Nemens: I wanted to focus on the women and in the first draft, the men were wild villains, not because I think men are wild villains but I was writing this in the fall-out of Roe. And as a woman in America, I felt pretty upset. A lot of that came through on the page. I had a couple of wonderful readers, like my editor at Tin House and my agent both, who told me, “You need to be nicer,” which was true, I did need to be nicer. I did need to think about how these women are at times victims to the men in their lives but they are also complicit in some of their situations.
Through revision, I tried to make the women a little bit more culpable and the men a little bit, maybe not kinder, but more dimensional. That was a really good exercise, and I’m glad I did. I wanted the guys and the partners in this book to be doing different things. How can people be disappointed in different ways? What might it look like when everyone is coming in with different expectations of what care and a healthy relationship looks like? What respect looks like?
Rumpus: You wrote this during a time when there were so many changes in the span of three to four years. How did it impact your writing routine or how you showed up to the page everyday?
Nemens: It felt like a timely story from the start. When I was drafting it, the present time was nearly contemporary, a few months behind. A part of me felt like, not that I was in a rush, but that I was dropped into the rollercoaster and that I wanted to get all the way through the ride. There was a certain amount of just showing up and the pages would go where they needed to. There was also a horrible waterfall (we’re still in it), when it felt like there was something devastating happening everyday. I think part of why I wanted to write the timeline of three months and set these really hard time stamps literally in terms of receipts of their text messages is I felt like I could hold it all within that short window, and what they might have encountered in these three months. Anything longer, and the unwieldiness would’ve multiplied.
Rumpus: What do you hope readers take away from Clutch and how do you imagine women in different age groups might connect with or interpret this story?
Nemens: I hope people can appreciate friendship on the page, and in their lives, differently at the end of the book—not just women, everyone. It’s also, not to be too grandiose, a portrait of this time. This moment of midlife when you’re smushed between so many different obligations and the ambition and moderation that comes with realizing you can’t sprint your whole life.
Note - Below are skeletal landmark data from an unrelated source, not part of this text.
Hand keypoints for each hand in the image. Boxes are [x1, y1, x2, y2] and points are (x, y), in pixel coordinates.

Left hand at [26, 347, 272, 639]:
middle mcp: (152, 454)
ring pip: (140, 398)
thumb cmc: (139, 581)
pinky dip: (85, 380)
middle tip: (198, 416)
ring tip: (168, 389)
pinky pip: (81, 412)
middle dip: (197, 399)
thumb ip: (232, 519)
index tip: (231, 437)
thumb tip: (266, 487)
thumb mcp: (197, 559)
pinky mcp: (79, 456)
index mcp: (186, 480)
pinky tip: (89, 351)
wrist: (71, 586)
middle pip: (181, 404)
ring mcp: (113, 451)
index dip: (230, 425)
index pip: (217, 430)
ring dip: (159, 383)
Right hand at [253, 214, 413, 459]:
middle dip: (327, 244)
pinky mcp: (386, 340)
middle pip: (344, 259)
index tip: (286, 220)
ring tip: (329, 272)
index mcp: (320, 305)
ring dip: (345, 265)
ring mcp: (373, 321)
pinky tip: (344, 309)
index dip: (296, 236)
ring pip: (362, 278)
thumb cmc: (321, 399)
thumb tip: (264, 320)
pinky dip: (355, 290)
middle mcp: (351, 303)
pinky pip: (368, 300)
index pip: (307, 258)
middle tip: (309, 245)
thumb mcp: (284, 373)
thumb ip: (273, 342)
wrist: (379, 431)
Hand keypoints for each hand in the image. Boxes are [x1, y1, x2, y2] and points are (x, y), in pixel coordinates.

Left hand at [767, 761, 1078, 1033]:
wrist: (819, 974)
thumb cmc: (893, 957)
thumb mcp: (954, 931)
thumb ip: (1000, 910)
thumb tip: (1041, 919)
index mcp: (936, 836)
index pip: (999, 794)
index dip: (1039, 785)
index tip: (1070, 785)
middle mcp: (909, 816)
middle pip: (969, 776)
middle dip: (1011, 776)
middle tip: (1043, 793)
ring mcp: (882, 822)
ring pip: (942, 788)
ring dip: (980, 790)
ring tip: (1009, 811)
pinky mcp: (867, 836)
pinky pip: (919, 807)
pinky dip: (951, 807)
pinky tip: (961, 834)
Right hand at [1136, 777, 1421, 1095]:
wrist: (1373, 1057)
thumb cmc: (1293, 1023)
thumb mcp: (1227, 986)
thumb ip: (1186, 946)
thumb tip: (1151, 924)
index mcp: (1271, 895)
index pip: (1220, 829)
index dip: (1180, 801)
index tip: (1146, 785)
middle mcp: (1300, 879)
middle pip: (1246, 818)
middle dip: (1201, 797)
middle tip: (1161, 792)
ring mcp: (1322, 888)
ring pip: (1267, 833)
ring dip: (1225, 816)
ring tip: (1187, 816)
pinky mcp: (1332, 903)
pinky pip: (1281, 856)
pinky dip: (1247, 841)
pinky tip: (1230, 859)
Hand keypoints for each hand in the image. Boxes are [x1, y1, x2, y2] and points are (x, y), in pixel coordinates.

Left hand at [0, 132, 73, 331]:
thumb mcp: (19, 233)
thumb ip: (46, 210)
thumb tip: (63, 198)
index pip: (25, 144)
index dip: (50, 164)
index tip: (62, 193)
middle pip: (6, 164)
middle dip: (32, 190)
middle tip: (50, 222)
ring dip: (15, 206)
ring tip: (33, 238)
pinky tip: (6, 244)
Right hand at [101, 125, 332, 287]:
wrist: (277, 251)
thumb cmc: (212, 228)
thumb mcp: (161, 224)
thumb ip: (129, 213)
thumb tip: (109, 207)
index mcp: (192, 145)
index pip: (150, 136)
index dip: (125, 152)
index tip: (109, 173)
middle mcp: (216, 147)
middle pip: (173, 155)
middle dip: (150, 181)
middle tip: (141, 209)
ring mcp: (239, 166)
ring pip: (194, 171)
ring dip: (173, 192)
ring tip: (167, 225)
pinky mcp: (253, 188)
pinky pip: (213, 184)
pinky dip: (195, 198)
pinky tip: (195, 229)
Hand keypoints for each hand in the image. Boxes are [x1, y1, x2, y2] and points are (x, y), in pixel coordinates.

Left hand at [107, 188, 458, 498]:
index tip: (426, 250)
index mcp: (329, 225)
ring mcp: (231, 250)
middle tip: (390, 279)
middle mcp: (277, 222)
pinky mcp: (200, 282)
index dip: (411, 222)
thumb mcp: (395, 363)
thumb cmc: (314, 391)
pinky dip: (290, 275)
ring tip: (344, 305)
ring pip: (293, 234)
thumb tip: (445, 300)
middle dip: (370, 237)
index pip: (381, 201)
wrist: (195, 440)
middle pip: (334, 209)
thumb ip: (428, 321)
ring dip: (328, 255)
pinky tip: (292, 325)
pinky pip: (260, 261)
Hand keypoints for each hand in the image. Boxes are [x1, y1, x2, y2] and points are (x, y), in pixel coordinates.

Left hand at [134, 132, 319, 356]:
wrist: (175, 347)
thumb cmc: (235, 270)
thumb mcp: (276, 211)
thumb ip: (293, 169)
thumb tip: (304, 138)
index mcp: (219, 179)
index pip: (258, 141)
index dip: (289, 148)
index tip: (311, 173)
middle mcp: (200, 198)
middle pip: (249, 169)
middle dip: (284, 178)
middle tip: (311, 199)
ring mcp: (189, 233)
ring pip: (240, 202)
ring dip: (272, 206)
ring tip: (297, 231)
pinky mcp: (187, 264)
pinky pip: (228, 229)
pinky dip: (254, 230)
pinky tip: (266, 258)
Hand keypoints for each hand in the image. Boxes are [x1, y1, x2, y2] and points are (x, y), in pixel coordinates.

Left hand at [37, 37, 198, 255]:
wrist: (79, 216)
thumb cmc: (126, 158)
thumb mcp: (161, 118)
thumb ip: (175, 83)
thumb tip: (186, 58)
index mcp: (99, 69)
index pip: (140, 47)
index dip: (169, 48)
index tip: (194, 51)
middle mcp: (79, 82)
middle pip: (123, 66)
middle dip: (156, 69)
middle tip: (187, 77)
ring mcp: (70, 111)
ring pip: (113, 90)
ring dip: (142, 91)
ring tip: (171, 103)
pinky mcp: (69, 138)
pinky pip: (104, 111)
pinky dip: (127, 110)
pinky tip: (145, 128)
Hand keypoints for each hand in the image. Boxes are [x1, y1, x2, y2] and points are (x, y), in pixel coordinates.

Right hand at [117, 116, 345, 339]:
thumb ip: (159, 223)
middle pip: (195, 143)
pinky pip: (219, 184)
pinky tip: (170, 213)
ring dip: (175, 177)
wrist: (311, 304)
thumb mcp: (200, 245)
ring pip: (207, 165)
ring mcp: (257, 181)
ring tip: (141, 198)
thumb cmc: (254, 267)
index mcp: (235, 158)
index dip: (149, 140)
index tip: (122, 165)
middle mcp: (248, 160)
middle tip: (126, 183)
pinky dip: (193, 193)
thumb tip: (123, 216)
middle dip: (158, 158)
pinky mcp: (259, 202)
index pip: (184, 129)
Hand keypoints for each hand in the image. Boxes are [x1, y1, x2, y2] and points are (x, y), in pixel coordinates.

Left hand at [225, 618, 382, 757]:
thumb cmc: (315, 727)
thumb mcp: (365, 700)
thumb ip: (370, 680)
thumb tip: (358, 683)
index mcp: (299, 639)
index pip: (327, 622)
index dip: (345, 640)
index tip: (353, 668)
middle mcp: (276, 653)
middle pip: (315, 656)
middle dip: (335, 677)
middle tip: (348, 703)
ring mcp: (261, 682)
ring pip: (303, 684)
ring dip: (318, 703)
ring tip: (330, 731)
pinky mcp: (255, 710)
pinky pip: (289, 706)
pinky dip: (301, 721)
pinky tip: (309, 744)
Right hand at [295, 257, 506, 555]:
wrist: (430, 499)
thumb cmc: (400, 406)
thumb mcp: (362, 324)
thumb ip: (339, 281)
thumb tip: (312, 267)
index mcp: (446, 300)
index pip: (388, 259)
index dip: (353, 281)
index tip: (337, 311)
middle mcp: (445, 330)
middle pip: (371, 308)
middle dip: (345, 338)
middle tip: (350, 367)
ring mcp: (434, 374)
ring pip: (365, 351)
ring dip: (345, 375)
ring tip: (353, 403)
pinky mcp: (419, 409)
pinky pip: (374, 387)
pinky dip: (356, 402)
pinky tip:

I would hope that this scratches an itch of the elder millennial reader, in that it’s written about this particular and weird demographic that came of age right before the Great Recession. That being said, the idea of wanting to hang onto the people you care about as your life is shifting is pretty universal and I hope that people a decade younger can see and imagine themselves in the situations that might be coming down the pike. Similarly, when my mom read it, she said, basically, “ I remember what it felt like to be at a time in my life where everything was coming crashing together, and how it felt to be pulled in so many directions.” I do hope that Clutch’s universal themes can speak to a lot of people through its very particular moments of chaos.